McCarony - Fotolia
Open source software maker Red Hat has announced some enhancements to its Gluster file system that include improved metadata caching to speed searches and deeper integration with the Red Hat container platform OpenShift.
The upgrade to Gluster 3.2 has also added so-called Arbiter Volumes, in which inconsistency within file system clusters can be resolved with two full copies and one copy of metadata rather than three full copies, as well as faster self-healing of erasure coded volumes.
Gluster is a NAS, file access parallel file system that can scale out across multiple nodes with a single namespace that runs to millions of files. Data protection can be by 3x replication or erasure coding.

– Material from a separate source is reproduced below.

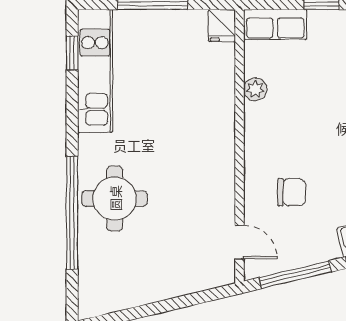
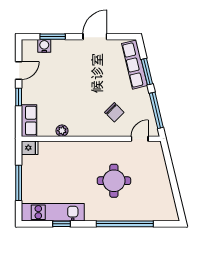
window: (72, 53) -> (61, 224), moved
chair: (292, 192) -> (114, 112), turned 135
round table: (115, 198) -> (114, 181), moved

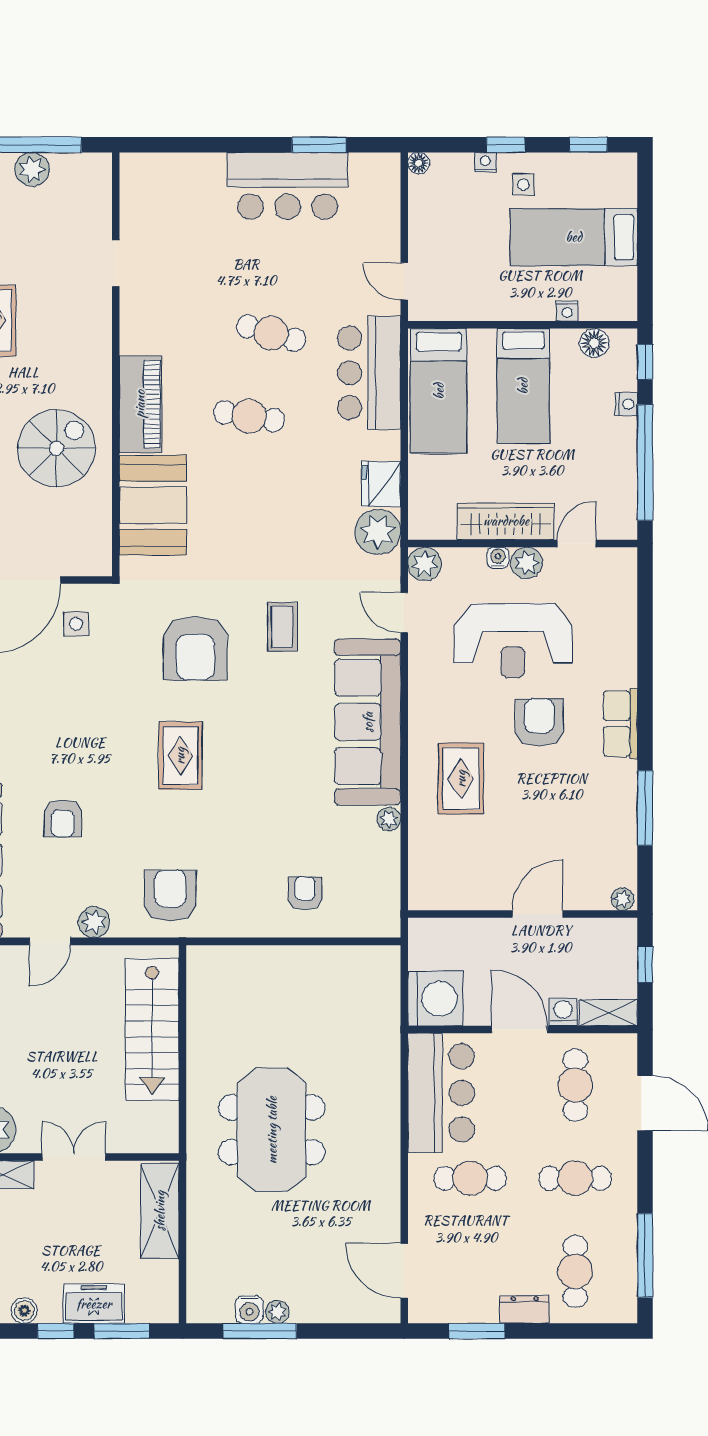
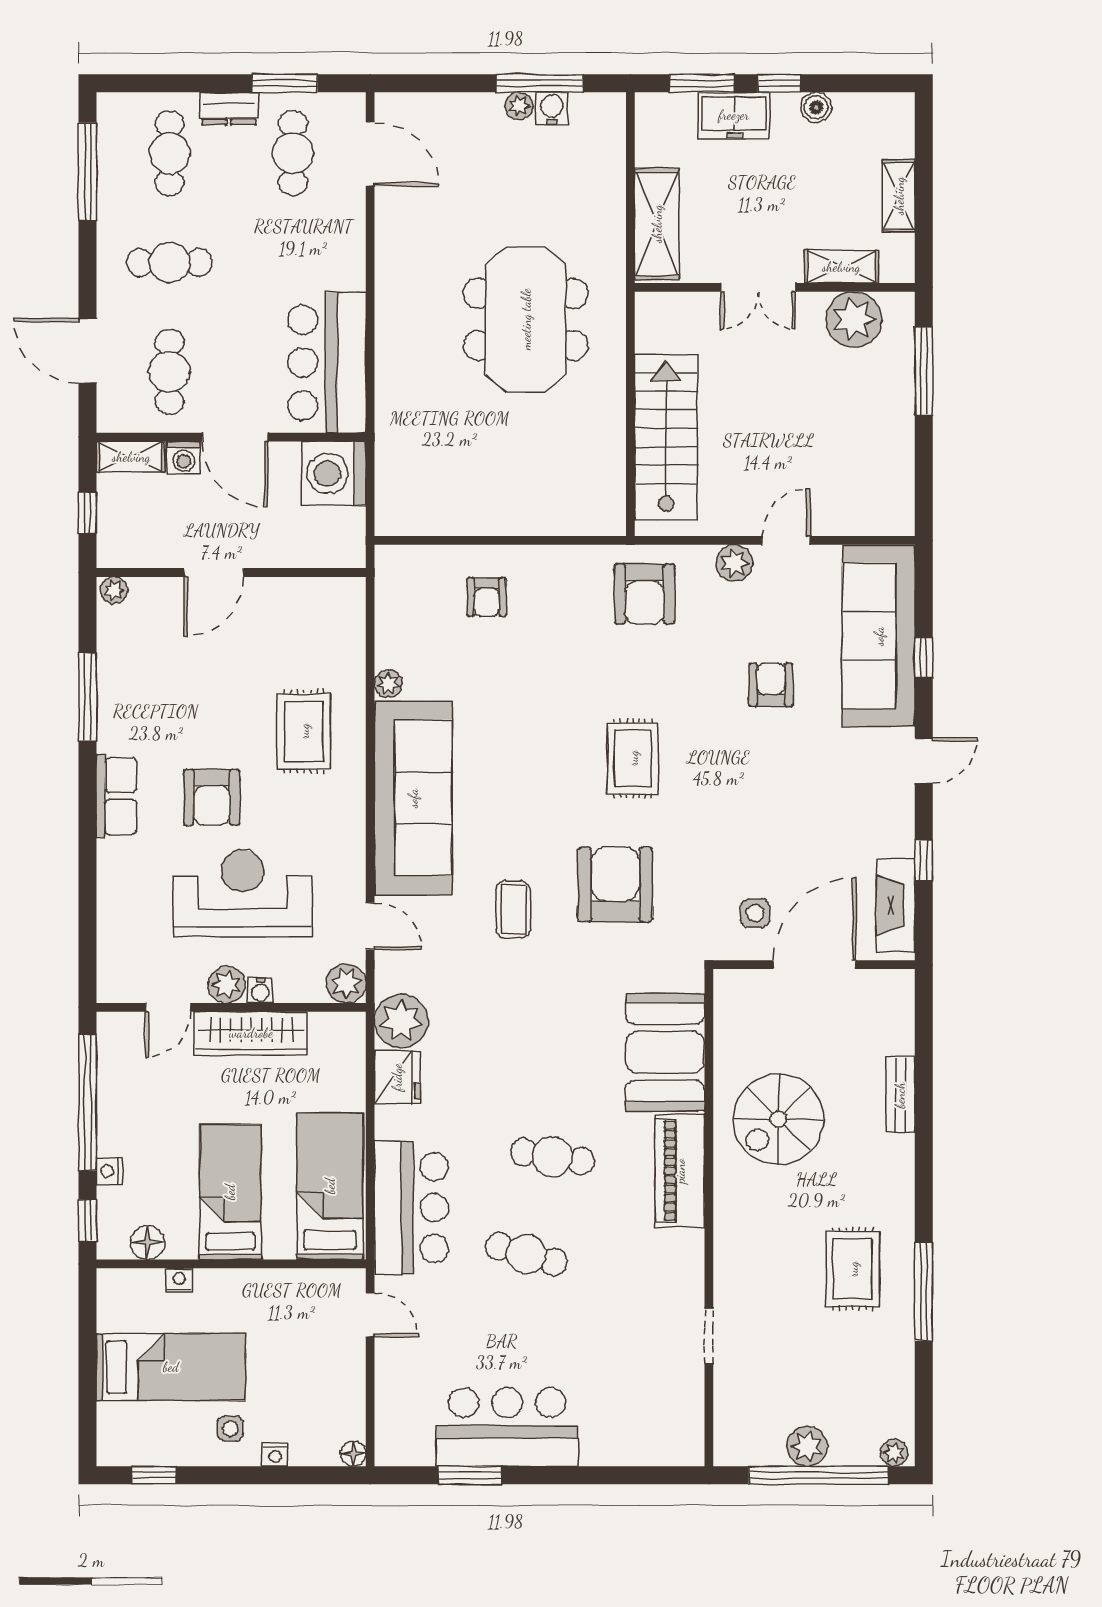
window: (506, 145) -> (251, 1475), removed
cafe table: (470, 1178) -> (293, 153), moved, turned 90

Parallel file systems like Gluster are best suited to unstructured file data held in large quantities. They face increasing competition from object storage as a method of data retention for such workloads.
Improved metadata operations in Gluster 3.2 are the result of client-side caching that mean directory operations, finds, and so on do not have to go to the server, and are claimed to be up to 8x faster than in previous versions.
The Red Hat Gluster improvements to integration with OpenShift allow customers to deploy Gluster instances from within containers and connect them as a cluster with geo-replication and to support applications on hosts that OpenShift is running on.
This adds to the deployment options for Gluster, adding containers to physical, virtual machine and cloud as options to deploy file system nodes.
Read more about containers and storage
The introduction of Arbiter Volumes means that when using three-way replication, instead of having to have three full copies to resolve inconsistencies between instances, such as split brain situations, Gluster can match clusters with two full copies and a copy of the metadata. The key benefit is that storage capacity and hardware requirements are reduced.
Red Hat storage product head Sayan Saha said: “Usually, with three-way replication, you can expect a 3x overhead. But with Arbiter Volumes, you can operate with a copy of the metadata, but not the data. So, in cases where there are nine nodes, you can solve split-brain problems with six or seven nodes, with the Arbiter Volume residing on a separate node or in one of the others.”
Faster self-healing of erasure coded volume has been built into Gluster to allow quicker recovery from data loss or corruption. Erasure coding is a form of data protection in which additional data is created that can help rebuild a volume in the case of data loss. Gluster 3.2 has parallelised the processes involved in its self-healing operations to allow multiple threads where there was previously only one.